■ **Instructions to follow**: Identify each line in the items below that contains the string "highest", and copy every such line. Treat the match as case-sensitive.

■ **Data extract**:
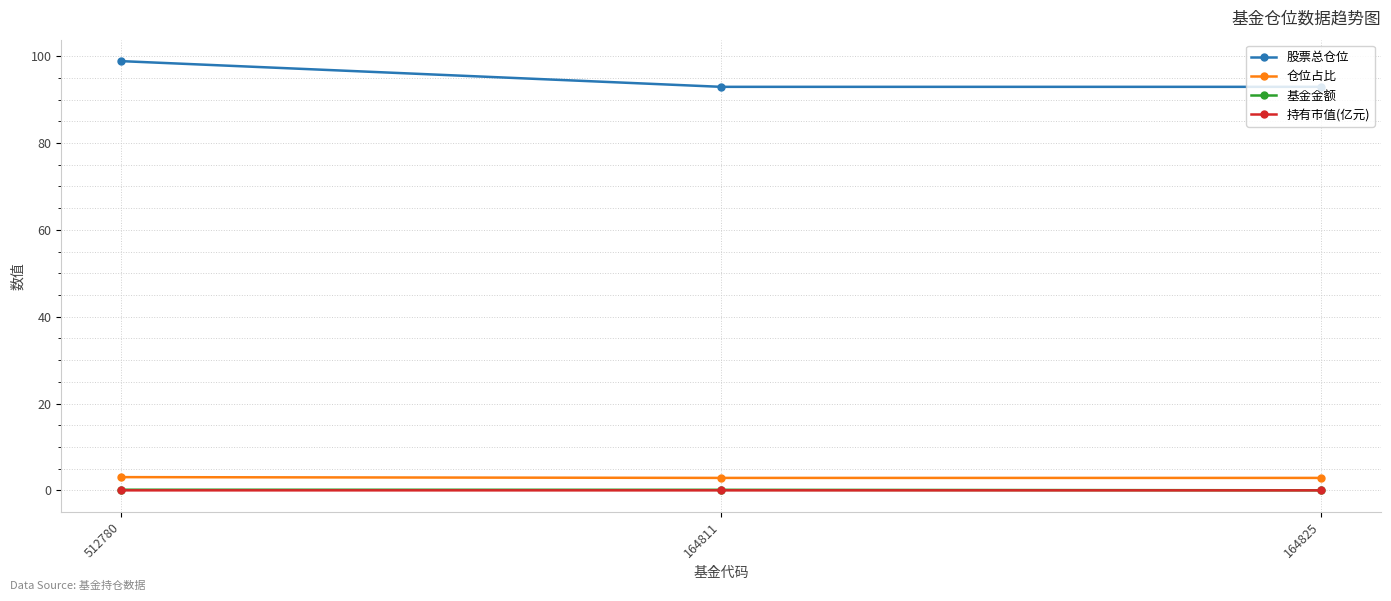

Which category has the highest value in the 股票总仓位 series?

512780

==

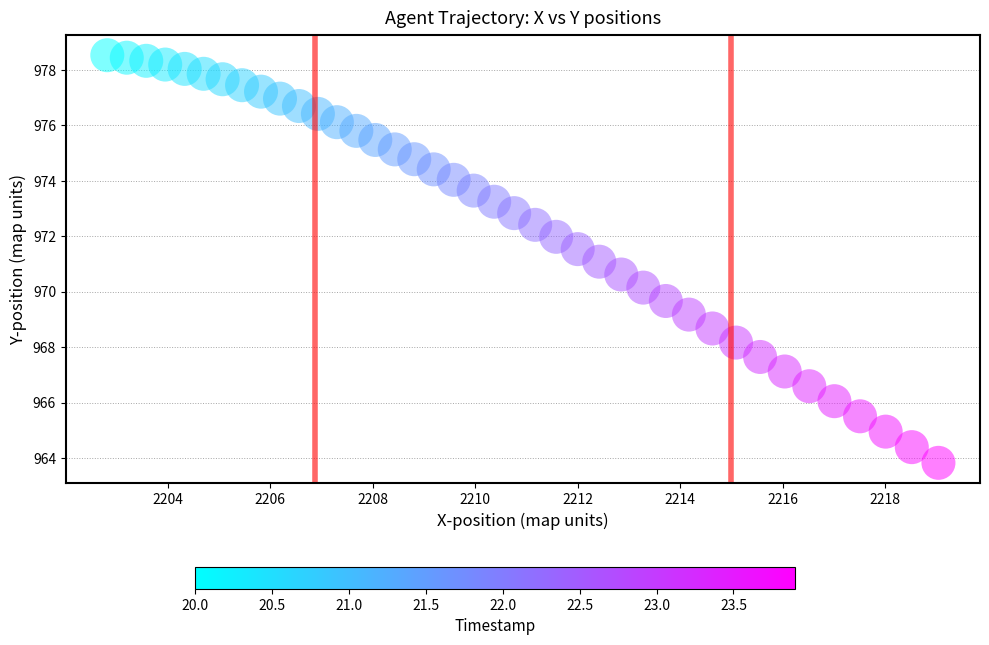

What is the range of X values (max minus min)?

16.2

--

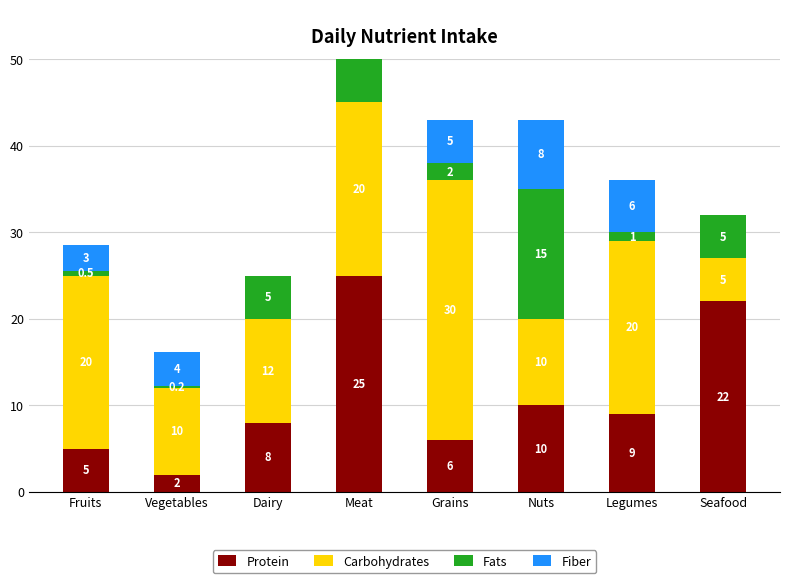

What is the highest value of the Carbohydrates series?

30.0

■ **Answer for the task**:
Which category has the highest value in the 股票总仓位 series?
What is the highest value of the Carbohydrates series?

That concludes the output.